Наконец на руки им повязали матерчатые мешочки, ударил гонг, и боксёры стали подступать друг к другу.
Один, стройный, тонкий, сделал несколько лёгких шагов, а второй, пониже, коренастый, вдруг нагнул голову и бросился на противника, словно не в бой, а в драку.
Первый отразил удар и сам нанёс удар сверху. Коренастый зло сверкнул глазами, размахнулся ещё раз. Но и этот удар был отбит спокойно.
В зале захлопали в ладоши.
И вдруг коренастый, сжавшись в клубок, подпрыгнул и с размаху ударил противника ногой в челюсть!
Я вскочил. Сзади закричали.
- Хорошо, - сказал агент.
- Да как же хорошо? Ногой!
- Тайский бокс, - невозмутимо ответил агент.
- Да ведь можно убить!
- Бывает. - Агент выпустил колечко дыма. - Но ведь победитель получает пять тысяч батов!
На лице высокого боксёра появилась красная полоса. Парень словно и не заметил этого. Он продолжал бокс без капли злобы, спокойно и красиво.
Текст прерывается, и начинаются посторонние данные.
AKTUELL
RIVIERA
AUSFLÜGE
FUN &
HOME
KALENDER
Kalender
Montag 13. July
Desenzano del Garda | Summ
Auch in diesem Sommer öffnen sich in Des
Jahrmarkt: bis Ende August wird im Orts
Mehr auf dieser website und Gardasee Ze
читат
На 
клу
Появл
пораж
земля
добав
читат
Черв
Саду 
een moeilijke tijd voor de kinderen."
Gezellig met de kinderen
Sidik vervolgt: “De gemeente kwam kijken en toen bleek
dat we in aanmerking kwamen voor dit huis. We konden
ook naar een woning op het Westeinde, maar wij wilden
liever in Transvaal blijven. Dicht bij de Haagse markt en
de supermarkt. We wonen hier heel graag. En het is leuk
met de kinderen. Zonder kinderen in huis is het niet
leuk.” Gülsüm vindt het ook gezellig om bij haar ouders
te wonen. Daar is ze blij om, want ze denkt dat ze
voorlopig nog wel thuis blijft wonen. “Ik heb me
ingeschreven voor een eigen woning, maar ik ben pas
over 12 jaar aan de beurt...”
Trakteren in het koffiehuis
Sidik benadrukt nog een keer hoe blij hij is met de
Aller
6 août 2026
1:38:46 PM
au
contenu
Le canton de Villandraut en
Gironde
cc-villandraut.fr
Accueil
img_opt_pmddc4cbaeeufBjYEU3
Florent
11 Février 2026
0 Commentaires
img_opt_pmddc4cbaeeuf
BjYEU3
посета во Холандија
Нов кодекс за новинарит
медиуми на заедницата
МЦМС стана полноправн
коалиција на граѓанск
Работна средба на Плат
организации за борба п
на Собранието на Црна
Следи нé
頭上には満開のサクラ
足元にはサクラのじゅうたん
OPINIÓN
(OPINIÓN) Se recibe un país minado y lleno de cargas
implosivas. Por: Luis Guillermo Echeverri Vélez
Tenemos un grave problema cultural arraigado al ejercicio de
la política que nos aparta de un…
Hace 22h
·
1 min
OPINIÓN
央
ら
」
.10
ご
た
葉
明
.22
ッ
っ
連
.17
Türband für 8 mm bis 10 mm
Он тоже взмахнул ногой, но сделал это так, словно танцор на балетной сцене. Противник отлетел в сторону.
Шатаясь, он поднялся, наклонил голову и пошёл вперёд, уже растравленный злостью. Но первый опять легко скользнул в сторону, и его враг проскочил мимо...
Вокруг одобрительно зашумели.
- Молодец! - сказал капитан.
Мне он тоже понравился. Ни злобы, ни ненависти. Настоящий спортсмен. Благородно ведёт бой!
И когда через восемь раундов судья поднял вверх его руку, мы зааплодировали.
В зале снова плавали клубы дыма, за парой сменялась пара. И кого-то к концу поединка уводили с ринга под руку.
Но вот на помост вышли два мальчика.
Я повернулся к агенту.
- Что, и они будут драться?
- Конечно, - сказал он и достал новую сигарету.
Я обвёл глазами зал и увидел, что вокруг немало мальчи
шек. Теперь они пробирались к рингу и изо всех сил кричали, подзадоривая своих дружков.
Мальчики на ринге тоже совершили танец, пожали друг другу руки. Улыбнулись и стали приплясывать на месте. Им совсем не хотелось драться.
"Наверное, они не станут бить друг друга, а просто будут показывать своё умение..." - решил я.
Но с трибун кричали всё сильней.
Один из противников не выдержал, задел другого, второй ответил ударом...
Мальчики уже били друг друга со злобой и яростью. Оба они были одного роста, но один тоньше и, чувствовалось, слабее. Второй, скуластый, мускулистый, нанёс несколько ударов. Потом развернулся и ударил товарища ногой.
Нужно было отступить, отойти, но гордость не позволяла.
Все кричали, винтом кружился дым. Зрители требовали боя.
И вдруг мальчишка вскинулся, упал и замер на помосте.
К нему подбежали судьи. Из боковой двери показался человек в белом халате. Но судья наклонился над мальчиком и сделал знак рукой: всё в порядке.
Я встал. Больше смотреть на этот бокс я не мог. Агент улыбался. Капитан вздохнул:
- Всё это деньги. Жестокий хлеб. Но на эти пять тысяч он сможет надолго обеспечить семью...
А я представил себе маленького Тау и расстроился.